**Explore the material:**
**a)** In the Spark forum thread, what must the version of the Amazon libraries match?
**b)** Output everything in the records from the line containing "### Enable alerts" down through the end of the records as a JSON list of strings, one string per line, leaving out blank lines.

Re: I can't save DataFrame from running Spark locally

2018-01-23 Thread Toy
Thanks, I get this error when I switched to s3a://

Exception in thread "streaming-job-executor-0" java.lang.NoSuchMethodError:
com.amazonaws.services.s3.transfer.TransferManager.(Lcom/amazonaws/services/s3/AmazonS3;Ljava/util/concurrent/ThreadPoolExecutor;)V
at org.apache.hadoop.fs.s3a.S3AFileSystem.initialize(S3AFileSystem.java:287)
at org.apache.hadoop.fs.FileSystem.createFileSystem(FileSystem.java:2669)

On Tue, 23 Jan 2018 at 15:05 Patrick Alwell  wrote:

> Spark cannot read locally from S3 without an S3a protocol; you’ll more
> than likely need a local copy of the data or you’ll need to utilize the
> proper jars to enable S3 communication from the edge to the datacenter.
>
>
>
>
> https://stackoverflow.com/questions/30385981/how-to-access-s3a-files-from-apache-spark
>
>
>
> Here are the jars:
> https://mvnrepository.com/artifact/org.apache.hadoop/hadoop-aws
>
>
>
> Looks like you already have them, in which case you’ll have to make small
> configuration changes, e.g. s3 à s3a
>
>
>
> Keep in mind: *The Amazon JARs have proven very brittle: the version of
> the Amazon libraries must match the versions against which the Hadoop
> binaries were built.*
>
>
>
>
> https://hortonworks.github.io/hdp-aws/s3-s3aclient/index.html#using-the-s3a-filesystem-client
>
>
>
>
>
>
>
>
>
> *From: *Toy 
> *Date: *Tuesday, January 23, 2018 at 11:33 AM
> *To: *"user@spark.apache.org"

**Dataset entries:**
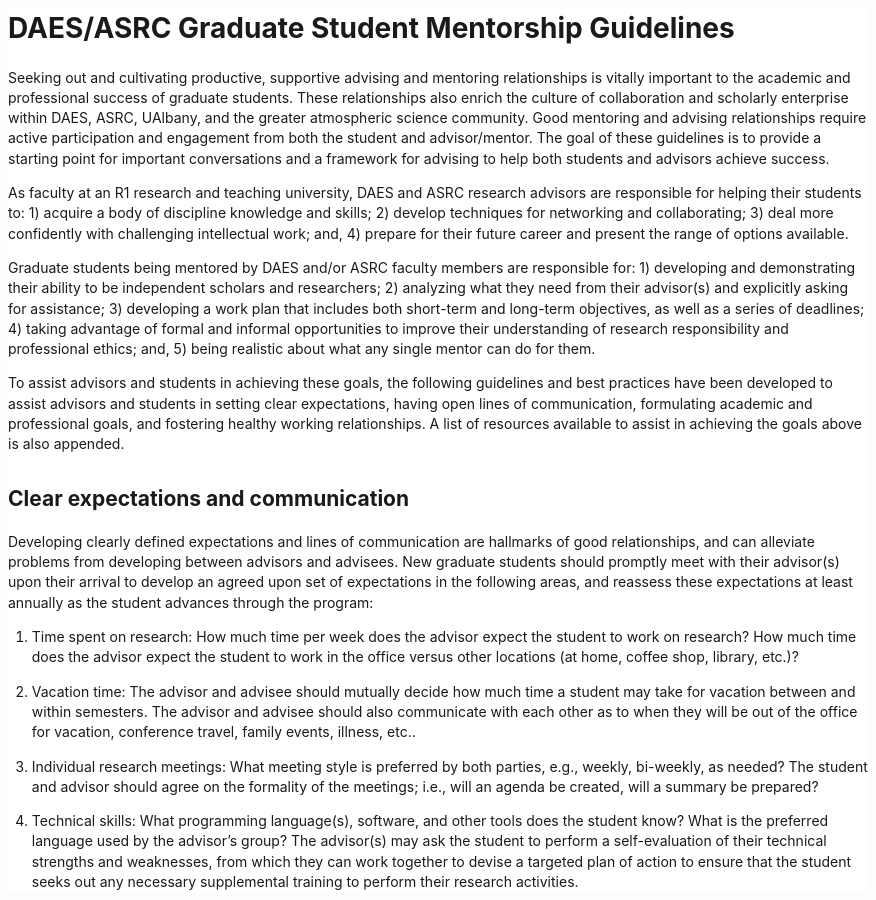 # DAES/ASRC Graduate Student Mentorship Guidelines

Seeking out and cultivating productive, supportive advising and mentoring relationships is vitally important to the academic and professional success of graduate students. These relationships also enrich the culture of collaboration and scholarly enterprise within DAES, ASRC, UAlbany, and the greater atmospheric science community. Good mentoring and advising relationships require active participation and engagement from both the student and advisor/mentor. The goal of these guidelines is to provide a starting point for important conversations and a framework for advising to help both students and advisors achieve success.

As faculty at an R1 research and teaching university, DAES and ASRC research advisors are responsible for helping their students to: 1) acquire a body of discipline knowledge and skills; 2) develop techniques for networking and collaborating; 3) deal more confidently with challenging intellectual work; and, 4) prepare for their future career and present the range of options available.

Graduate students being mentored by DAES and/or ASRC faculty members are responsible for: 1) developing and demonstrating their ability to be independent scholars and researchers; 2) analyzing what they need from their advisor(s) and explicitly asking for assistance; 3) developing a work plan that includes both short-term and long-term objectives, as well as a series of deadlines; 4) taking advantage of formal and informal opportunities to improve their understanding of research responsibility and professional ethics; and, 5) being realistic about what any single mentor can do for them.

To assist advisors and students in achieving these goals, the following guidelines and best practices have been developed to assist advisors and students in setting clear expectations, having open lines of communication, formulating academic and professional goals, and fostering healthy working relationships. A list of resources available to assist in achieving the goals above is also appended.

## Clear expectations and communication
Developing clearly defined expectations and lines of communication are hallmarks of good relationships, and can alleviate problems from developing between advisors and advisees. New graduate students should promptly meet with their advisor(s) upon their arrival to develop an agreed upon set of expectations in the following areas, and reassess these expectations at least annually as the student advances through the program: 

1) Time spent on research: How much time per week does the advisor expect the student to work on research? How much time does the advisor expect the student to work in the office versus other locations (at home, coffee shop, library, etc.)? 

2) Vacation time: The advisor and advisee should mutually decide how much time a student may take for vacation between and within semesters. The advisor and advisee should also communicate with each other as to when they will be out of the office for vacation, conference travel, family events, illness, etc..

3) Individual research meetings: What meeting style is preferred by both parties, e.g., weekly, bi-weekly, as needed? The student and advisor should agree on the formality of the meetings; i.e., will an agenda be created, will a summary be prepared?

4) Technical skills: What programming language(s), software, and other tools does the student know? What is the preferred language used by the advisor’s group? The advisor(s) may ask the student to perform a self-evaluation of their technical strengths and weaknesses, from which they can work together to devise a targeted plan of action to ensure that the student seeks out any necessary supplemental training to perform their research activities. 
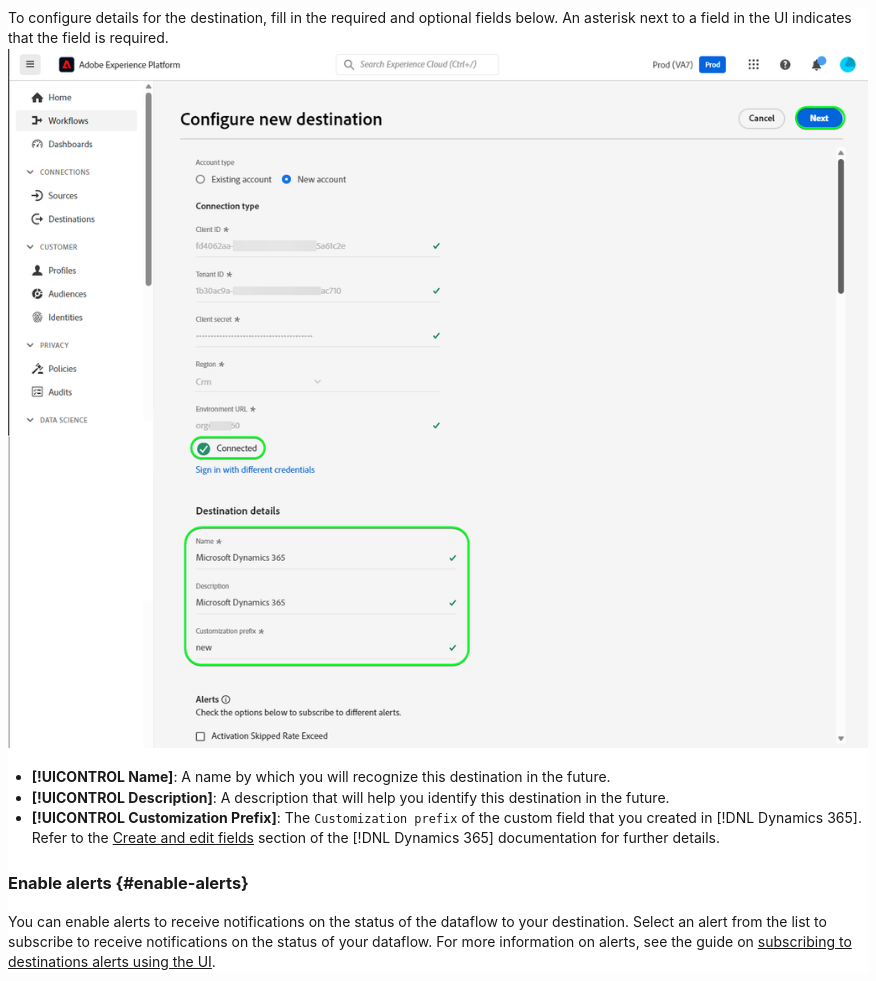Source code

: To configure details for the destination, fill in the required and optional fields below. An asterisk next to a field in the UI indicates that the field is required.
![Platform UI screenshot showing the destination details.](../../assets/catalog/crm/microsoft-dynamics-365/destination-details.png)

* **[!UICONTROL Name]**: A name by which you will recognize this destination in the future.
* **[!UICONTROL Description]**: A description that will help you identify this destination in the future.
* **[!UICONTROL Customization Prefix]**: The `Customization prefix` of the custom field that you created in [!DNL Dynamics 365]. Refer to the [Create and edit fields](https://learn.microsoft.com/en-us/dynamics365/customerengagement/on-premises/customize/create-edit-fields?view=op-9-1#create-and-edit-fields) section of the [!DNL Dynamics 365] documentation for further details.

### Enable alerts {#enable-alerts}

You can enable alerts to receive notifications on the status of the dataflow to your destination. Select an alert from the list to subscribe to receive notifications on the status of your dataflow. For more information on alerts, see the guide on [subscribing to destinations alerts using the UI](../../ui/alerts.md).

**Exercise results:**
**a)** The versions against which the Hadoop binaries were built.

**b)**
[
  "### Enable alerts {#enable-alerts}",
  "You can enable alerts to receive notifications on the status of the dataflow to your destination. Select an alert from the list to subscribe to receive notifications on the status of your dataflow. For more information on alerts, see the guide on [subscribing to destinations alerts using the UI](../../ui/alerts.md)."
]